▶ _Data for this exercise_:

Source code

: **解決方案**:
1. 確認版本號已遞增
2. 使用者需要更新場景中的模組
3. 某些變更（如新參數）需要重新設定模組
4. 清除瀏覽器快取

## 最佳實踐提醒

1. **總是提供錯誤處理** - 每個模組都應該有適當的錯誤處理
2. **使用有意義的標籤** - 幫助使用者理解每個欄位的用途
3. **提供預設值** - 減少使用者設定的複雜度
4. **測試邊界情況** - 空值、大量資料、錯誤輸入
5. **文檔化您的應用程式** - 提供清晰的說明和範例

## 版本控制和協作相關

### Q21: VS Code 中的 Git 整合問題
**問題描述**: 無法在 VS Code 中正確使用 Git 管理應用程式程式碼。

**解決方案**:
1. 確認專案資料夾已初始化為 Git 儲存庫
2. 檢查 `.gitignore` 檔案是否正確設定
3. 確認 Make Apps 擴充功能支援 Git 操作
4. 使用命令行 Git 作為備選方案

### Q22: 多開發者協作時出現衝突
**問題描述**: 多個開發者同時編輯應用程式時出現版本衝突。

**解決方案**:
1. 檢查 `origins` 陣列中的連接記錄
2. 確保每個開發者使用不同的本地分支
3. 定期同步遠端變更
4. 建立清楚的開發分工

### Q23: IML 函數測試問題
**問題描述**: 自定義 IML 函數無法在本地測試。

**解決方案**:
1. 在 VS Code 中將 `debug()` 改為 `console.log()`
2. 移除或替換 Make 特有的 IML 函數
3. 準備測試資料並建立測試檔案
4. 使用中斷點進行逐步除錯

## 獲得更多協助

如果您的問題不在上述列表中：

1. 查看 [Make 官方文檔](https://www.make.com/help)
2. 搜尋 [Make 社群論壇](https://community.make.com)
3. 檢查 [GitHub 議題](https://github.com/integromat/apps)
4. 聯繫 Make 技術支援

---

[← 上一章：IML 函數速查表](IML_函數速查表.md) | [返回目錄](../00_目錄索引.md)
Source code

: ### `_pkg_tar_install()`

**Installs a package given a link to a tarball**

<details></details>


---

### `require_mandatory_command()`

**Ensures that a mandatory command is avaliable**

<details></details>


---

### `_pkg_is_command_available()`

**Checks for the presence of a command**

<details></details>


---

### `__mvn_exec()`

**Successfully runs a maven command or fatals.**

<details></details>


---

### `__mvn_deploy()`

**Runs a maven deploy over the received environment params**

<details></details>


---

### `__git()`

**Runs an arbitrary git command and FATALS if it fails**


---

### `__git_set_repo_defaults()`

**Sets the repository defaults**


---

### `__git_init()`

▶ _Description of the task_: Each line from the first line of the entries up to and including the line containing "1. 確認專案資料夾已初始化為 Git 儲存庫" should be transcribed exactly, with all other lines left out.

▶ _Result for this exercise_:
Source code

: **解決方案**:
1. 確認版本號已遞增
2. 使用者需要更新場景中的模組
3. 某些變更（如新參數）需要重新設定模組
4. 清除瀏覽器快取

## 最佳實踐提醒

1. **總是提供錯誤處理** - 每個模組都應該有適當的錯誤處理
2. **使用有意義的標籤** - 幫助使用者理解每個欄位的用途
3. **提供預設值** - 減少使用者設定的複雜度
4. **測試邊界情況** - 空值、大量資料、錯誤輸入
5. **文檔化您的應用程式** - 提供清晰的說明和範例

## 版本控制和協作相關

### Q21: VS Code 中的 Git 整合問題
**問題描述**: 無法在 VS Code 中正確使用 Git 管理應用程式程式碼。

**解決方案**:
1. 確認專案資料夾已初始化為 Git 儲存庫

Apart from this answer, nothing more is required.